= Belge pasajı =
┏━━

Kısacası, yalnızca devlet kurumlarına, Emniyet’e ve Yargı’ya sızan değil, toplum içine sızan bir yapılanmayla da karşı karşıyayız.

Doğal olarak bu çok daha tehlikeli.

Toplum içindeki bu Fethullahçı virüsün programı da belli:

Atatürk’e ve Atatürkçülüğe karşı gericilik.

Milliyetçiliğe karşı kozmopolitizm. Kürtçülük. Türk düşmanlığı.

Tam bağımsızlıkçı lığa karşı Amerikancılık.

Devletçiliğe karşı piyasacılık.

Devrimciliğe karşı cemaatçilik.

Cumhuriyetçiliğe karşı Kürt-İslam faşizmi.

Laikliğe karşı Şeriatçılık.

Halkçılığa karşı Ümmetçilik.

Demokrasiye karşı AKP’nin Ergenekon tertibine tam destek, faşist baskısını övme.

Asıl tehlike bu. Bürokrasi içindeki Fethullahçıları gücünüz oldu mu temizleyebilirsiniz. Ama toplum içindeki bu Fethullahçılıkla mücadele çok daha zor ve uzun bir süreç...

GELENEKLERİNDEKİ ORDU DÜŞMANLIĞI

Son “Eylem Planı” tartışmaları Fethullahçılardaki Ordu düşmanlığının da en güncel kanıtı.

┗━━

= Veri kümesi kesiti =
┏━━

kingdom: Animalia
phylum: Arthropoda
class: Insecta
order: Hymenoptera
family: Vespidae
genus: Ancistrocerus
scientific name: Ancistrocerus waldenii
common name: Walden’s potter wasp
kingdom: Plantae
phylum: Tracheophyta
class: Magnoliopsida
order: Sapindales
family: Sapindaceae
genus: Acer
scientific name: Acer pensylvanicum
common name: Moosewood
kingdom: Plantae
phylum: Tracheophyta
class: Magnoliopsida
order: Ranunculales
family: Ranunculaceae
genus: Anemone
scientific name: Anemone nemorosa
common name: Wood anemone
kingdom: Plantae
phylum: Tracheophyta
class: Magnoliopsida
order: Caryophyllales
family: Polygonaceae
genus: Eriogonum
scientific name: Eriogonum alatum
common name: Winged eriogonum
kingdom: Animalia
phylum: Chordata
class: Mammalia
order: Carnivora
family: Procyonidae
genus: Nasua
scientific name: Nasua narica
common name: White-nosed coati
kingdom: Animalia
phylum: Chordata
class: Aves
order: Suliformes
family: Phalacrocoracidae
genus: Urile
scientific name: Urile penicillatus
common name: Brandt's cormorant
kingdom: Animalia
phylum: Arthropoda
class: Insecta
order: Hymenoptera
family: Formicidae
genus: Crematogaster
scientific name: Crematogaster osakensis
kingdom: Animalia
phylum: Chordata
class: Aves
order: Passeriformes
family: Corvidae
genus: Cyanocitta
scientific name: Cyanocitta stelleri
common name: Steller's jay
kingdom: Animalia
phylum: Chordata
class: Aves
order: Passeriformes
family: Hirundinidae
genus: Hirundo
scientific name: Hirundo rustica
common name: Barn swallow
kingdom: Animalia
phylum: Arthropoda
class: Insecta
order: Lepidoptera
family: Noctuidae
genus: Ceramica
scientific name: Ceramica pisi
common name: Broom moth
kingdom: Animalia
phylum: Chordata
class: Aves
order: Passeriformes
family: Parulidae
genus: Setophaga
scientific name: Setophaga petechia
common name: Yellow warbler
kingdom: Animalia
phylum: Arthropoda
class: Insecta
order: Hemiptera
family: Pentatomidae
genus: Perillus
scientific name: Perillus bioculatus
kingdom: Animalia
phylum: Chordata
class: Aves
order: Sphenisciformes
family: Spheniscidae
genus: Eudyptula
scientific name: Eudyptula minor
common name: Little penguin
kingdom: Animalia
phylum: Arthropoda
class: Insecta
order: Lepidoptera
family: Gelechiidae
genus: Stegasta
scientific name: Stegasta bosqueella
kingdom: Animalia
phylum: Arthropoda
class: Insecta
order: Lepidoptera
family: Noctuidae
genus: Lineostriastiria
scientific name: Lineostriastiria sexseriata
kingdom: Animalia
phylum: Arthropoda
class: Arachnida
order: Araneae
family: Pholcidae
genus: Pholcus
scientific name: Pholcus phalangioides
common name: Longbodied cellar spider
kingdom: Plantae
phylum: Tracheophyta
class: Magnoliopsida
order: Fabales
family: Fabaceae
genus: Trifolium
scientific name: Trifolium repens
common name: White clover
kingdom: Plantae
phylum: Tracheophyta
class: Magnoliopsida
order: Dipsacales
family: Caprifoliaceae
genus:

┗━━

= Yazılı problem 1 =
Listenin ilk satırından başlayıp "order: Hemiptera" geçen satırla biten bölümü, iki uç da dahil olmak üzere kelimesi kelimesine yeniden yaz.
= Yazılı problem 2 =
Fethullahçılık üzerine yazıyı kaldığı yerden sürdür.

= Nihai sonuç 1 =
kingdom: Animalia
phylum: Arthropoda
class: Insecta
order: Hymenoptera
family: Vespidae
genus: Ancistrocerus
scientific name: Ancistrocerus waldenii
common name: Walden’s potter wasp
kingdom: Plantae
phylum: Tracheophyta
class: Magnoliopsida
order: Sapindales
family: Sapindaceae
genus: Acer
scientific name: Acer pensylvanicum
common name: Moosewood
kingdom: Plantae
phylum: Tracheophyta
class: Magnoliopsida
order: Ranunculales
family: Ranunculaceae
genus: Anemone
scientific name: Anemone nemorosa
common name: Wood anemone
kingdom: Plantae
phylum: Tracheophyta
class: Magnoliopsida
order: Caryophyllales
family: Polygonaceae
genus: Eriogonum
scientific name: Eriogonum alatum
common name: Winged eriogonum
kingdom: Animalia
phylum: Chordata
class: Mammalia
order: Carnivora
family: Procyonidae
genus: Nasua
scientific name: Nasua narica
common name: White-nosed coati
kingdom: Animalia
phylum: Chordata
class: Aves
order: Suliformes
family: Phalacrocoracidae
genus: Urile
scientific name: Urile penicillatus
common name: Brandt's cormorant
kingdom: Animalia
phylum: Arthropoda
class: Insecta
order: Hymenoptera
family: Formicidae
genus: Crematogaster
scientific name: Crematogaster osakensis
kingdom: Animalia
phylum: Chordata
class: Aves
order: Passeriformes
family: Corvidae
genus: Cyanocitta
scientific name: Cyanocitta stelleri
common name: Steller's jay
kingdom: Animalia
phylum: Chordata
class: Aves
order: Passeriformes
family: Hirundinidae
genus: Hirundo
scientific name: Hirundo rustica
common name: Barn swallow
kingdom: Animalia
phylum: Arthropoda
class: Insecta
order: Lepidoptera
family: Noctuidae
genus: Ceramica
scientific name: Ceramica pisi
common name: Broom moth
kingdom: Animalia
phylum: Chordata
class: Aves
order: Passeriformes
family: Parulidae
genus: Setophaga
scientific name: Setophaga petechia
common name: Yellow warbler
kingdom: Animalia
phylum: Arthropoda
class: Insecta
order: Hemiptera

= Nihai sonuç 2 =
Bu, Said’i Kürdi’ den beri geleneklerinde olan bir şey. Said’i Kürdi, Türkiye’nin en önemli gerici ayaklanmalarından biri olan 31 Mart’a katılanlardan biriydi. Hatta cami avlularında ayaklanmacıları provoke eden konuşmaları yapan hatiplerdendi. 31 Mart ayaklanması bilindiği gibi hem Meşrutiyete bir son verip gerici bir rejim kurmak, hem de Türk Ordusu içindeki ilerici örgütlenmeyi ortadan kaldırmayı amaçlıyordu. Zaten ayaklanan gericilerin ilk hedefleri de hep subaylar oluyordu.

Tam 100 yıl önce sokaklarda “din elden gidiyor” diye Türk subaylarına saldıranlar, bugün de aynı naralarla Ordu’dan hesap sormaya kalkışıyor.

Sordukları hesap aslında ele geçirdiklerini iddia ettikleri “Eylem Planı’nın hesabı değil.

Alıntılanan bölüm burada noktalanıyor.